* [Task list]:
(1) Copy the passage on film-forming apparatus, starting at "Further, according to" and ending at "of the experiments.".
(2) According to the passage on film-forming apparatus, at roughly which wafer positions did the first experiment show no substantial difference in in-plane uniformity of film thickness between the new apparatus and the conventional one?
(3) Translate this sentence from the passage on film-forming apparatus into Spanish: "The left ordinate indicates the average film thickness, and the right ordinate indicates the in-plane uniformity of film thickness."

* [Provided text]:
As described hereinabove, the present invention makes it possible to prevent the occurrence of a turbulent gas flow in the top and bottom areas of the processing container structure, thereby preventing a decrease in the in-plane uniformity of the thickness of a film formed and a decrease in the quality of the film.
Further, according to the present invention, a gas that has flown horizontally through the spaces between processing objects supported in the support structure is discharged, without change in the flow direction, from the slit-like exhaust port. This can further prevent the occurrence of a turbulent gas flow in the top and bottom areas of the processing container structure, thereby preventing a decrease in the in-plane uniformity of the thickness of a film formed and a decrease in the quality of the film.
<Experiments>
Film-forming experiments were conducted by using the below-described processing apparatuses according to the present invention. FIG. 7 shows the results of the experiments.
First, a film-forming experiment was conducted by using a processing apparatus that employs the above-described support structure (wafer boat) 38. In particular, the processing apparatus uses the support structure 38 which, as described above with reference to FIG. 4, is provided with the secondary top plates 92B, the lid member 94B, the cover member 110, etc. to eliminate large spaces in the top and bottom areas of the wafer boat, and uses the same processing container 44 as described above but having, instead of the exhaust port 52, a slit-like exhaust port 16 as shown in FIG. 12, whose length is shorter than the length of the support structure (wafer boat) 38. The results of the experiment are shown in FIG. 7(A). In FIG. 7(A), the abscissa indicates the wafer position; the “top side” indicates wafers lying in the top area of the support structure, and the “bottom side” indicates wafers lying in the bottom area of the support structure. The left ordinate indicates the average film thickness, and the right ordinate indicates the in-plane uniformity of film thickness. As a comparative experiment, the same film-forming experiment was conducted, but using the conventional processing apparatus shown in FIGS. 12 and 13. The results of the comparative experiment are also shown in FIG. 7(A).
As can be seen in FIG. 7(A), there is no substantial difference in the average film thickness between the use of the processing apparatus according to the present invention and the use of the conventional processing apparatus. With reference to the in-plane uniformity of film thickness, there is no substantial difference for wafers, lying at the wafer position of about 5 to 110, between the use of the processing apparatus according to the present invention and the use of the conventional processing apparatus. However, for wafers lying on the top side, at the wafer position of about 1 to 4, and for wafers lying on the bottom side, at the wafer position of about 111 to 118, the data shows that the use of the processing apparatus according to the present invention can obtain enhanced in-plane uniformity of film thickness especially for the bottom-side wafers.
Next, a film-forming experiment was conducted by using a processing apparatus that employs the above-described elongated exhaust port 52. In particular, the processing apparatus uses the slit-like exhaust port 52 whose length is equal to or longer than the length of the wafer boat, and uses as the wafer boat one having large spaces in the top and bottom areas as shown in FIG. 12. The results of the experiment are shown in FIG. 7(B). In FIG. 7(B), the abscissa indicates the wafer position; the “top side” indicates wafers lying in the top area of the support structure, and the “bottom side” indicates wafers lying in the bottom area of the support structure. The left ordinate indicates the average film thickness, and the right ordinate indicates the in-plane uniformity of film thickness. As a comparative experiment, the same film-forming experiment was conducted, but using the conventional processing apparatus shown in FIGS. 12 and 13. The results of the comparative experiment are also shown in FIG. 7(A).

* [Given data]:
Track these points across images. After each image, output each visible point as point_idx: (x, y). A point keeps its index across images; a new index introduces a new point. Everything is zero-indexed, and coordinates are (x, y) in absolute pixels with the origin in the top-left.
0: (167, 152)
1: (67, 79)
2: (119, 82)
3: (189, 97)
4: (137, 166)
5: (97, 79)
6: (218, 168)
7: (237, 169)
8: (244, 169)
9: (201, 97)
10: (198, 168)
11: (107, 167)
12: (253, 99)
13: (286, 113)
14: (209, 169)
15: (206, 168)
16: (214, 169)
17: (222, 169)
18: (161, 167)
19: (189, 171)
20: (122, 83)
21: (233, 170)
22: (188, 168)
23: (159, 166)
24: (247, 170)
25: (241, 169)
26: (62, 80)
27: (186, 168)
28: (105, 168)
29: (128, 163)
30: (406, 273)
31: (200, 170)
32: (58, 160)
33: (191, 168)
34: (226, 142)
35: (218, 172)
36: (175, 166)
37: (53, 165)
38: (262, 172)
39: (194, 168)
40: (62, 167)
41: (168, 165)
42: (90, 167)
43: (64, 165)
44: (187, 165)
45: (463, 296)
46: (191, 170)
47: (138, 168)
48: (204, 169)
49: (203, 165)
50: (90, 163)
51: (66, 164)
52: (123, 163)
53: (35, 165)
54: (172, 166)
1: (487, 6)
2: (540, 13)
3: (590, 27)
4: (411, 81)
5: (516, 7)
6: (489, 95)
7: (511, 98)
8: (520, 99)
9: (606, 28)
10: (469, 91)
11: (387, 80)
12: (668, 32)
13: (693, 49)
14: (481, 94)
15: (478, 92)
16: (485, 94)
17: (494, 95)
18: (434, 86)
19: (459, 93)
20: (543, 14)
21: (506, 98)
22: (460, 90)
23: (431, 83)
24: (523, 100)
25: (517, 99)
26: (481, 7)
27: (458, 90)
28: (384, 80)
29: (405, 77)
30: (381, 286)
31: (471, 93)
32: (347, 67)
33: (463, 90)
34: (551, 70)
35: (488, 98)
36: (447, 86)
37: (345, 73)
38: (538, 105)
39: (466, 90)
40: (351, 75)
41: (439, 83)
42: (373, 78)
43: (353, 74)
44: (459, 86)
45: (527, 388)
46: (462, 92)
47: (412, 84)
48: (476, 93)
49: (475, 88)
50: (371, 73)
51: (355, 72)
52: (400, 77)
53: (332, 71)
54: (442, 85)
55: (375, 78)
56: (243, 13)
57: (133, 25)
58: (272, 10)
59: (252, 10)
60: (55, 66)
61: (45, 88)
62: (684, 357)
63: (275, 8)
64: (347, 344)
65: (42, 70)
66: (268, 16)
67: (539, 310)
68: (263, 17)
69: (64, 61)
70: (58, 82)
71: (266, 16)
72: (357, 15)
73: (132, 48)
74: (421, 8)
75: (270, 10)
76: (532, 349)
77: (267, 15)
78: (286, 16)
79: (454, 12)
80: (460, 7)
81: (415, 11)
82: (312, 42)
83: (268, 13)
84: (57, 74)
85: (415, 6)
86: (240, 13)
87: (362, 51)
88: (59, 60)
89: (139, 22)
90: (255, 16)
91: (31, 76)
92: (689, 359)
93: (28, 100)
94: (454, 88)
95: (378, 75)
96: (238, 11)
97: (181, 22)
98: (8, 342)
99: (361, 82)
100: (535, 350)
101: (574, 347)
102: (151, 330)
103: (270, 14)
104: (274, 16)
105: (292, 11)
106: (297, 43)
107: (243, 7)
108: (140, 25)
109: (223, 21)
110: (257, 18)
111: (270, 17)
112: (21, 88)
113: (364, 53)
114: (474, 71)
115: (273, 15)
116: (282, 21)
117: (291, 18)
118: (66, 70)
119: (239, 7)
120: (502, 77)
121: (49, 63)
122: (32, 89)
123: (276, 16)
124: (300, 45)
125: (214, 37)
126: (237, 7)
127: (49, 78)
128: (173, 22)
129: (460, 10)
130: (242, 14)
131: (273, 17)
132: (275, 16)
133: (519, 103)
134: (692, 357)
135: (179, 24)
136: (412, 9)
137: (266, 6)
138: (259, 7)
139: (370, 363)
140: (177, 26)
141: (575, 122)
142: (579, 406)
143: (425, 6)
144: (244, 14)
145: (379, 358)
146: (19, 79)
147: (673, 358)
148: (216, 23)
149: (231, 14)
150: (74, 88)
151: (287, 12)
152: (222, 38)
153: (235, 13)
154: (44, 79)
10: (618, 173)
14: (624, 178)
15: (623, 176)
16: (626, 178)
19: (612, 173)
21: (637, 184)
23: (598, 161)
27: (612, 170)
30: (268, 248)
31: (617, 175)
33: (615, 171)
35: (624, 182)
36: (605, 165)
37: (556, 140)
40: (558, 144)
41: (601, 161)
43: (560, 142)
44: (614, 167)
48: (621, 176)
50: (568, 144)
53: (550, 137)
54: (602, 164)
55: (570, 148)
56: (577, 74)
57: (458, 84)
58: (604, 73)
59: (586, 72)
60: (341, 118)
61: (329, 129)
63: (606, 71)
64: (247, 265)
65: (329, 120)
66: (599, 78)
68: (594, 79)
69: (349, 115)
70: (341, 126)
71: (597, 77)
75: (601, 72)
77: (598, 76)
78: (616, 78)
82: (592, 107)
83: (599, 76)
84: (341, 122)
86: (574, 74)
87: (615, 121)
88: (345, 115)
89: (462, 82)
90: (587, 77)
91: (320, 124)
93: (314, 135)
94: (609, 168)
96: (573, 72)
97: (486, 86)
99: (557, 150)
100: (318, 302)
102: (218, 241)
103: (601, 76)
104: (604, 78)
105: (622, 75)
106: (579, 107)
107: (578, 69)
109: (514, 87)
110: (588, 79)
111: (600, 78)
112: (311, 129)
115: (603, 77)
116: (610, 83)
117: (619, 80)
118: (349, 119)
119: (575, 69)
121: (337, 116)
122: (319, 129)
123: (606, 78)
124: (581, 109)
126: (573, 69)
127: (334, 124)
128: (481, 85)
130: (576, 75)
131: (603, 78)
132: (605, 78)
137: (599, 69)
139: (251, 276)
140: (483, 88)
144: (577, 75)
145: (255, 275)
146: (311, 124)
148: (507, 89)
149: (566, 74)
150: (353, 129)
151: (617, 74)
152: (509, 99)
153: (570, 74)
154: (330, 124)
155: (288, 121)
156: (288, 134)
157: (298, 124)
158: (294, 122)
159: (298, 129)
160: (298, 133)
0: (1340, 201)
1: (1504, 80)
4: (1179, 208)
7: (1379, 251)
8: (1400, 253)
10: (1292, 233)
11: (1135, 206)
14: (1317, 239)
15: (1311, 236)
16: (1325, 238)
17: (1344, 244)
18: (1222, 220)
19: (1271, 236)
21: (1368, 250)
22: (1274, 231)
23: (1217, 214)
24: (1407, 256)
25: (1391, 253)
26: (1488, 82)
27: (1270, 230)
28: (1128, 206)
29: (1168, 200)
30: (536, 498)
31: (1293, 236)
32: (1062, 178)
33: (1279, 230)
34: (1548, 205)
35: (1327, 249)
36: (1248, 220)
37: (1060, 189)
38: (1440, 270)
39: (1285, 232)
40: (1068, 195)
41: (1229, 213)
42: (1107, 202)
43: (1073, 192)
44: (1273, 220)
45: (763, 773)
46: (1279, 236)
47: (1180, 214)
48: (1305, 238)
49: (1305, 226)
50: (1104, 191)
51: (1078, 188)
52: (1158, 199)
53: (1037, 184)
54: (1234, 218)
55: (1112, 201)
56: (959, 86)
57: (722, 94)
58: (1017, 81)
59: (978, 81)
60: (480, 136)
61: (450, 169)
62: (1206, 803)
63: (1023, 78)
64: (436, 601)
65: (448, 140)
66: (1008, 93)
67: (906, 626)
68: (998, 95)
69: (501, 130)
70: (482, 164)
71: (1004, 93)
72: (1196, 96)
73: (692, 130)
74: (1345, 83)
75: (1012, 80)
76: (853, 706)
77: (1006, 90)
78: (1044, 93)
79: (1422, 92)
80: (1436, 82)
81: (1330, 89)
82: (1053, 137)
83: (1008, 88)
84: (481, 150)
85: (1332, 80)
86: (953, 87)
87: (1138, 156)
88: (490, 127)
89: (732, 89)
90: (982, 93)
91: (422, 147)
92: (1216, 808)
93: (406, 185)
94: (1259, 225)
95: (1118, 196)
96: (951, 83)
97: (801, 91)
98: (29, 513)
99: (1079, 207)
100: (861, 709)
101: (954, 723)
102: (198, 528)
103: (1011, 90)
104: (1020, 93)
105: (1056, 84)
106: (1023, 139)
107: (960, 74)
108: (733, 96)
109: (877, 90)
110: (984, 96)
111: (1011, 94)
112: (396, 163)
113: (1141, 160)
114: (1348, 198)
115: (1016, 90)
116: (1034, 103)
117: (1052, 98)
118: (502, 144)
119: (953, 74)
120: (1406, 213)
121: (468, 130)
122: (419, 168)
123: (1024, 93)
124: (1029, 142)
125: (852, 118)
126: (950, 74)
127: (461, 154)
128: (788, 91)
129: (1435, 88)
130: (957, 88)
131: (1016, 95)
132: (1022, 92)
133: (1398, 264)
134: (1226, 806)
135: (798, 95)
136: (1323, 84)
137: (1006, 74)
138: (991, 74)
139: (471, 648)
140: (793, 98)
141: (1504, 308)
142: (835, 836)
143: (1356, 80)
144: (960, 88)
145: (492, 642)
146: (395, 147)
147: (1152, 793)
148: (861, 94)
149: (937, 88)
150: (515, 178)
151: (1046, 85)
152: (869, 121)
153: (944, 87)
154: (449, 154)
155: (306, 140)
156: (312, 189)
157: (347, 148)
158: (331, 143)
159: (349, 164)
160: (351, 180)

* [Answers for this exercise]:
(1)
Further, according to the present invention, a gas that has flown horizontally through the spaces between processing objects supported in the support structure is discharged, without change in the flow direction, from the slit-like exhaust port. This can further prevent the occurrence of a turbulent gas flow in the top and bottom areas of the processing container structure, thereby preventing a decrease in the in-plane uniformity of the thickness of a film formed and a decrease in the quality of the film.
<Experiments>
Film-forming experiments were conducted by using the below-described processing apparatuses according to the present invention. FIG. 7 shows the results of the experiments.

(2) About 5 to 110.

(3) La ordenada izquierda indica el espesor medio de la película, y la ordenada derecha indica la uniformidad en el plano del espesor de la película.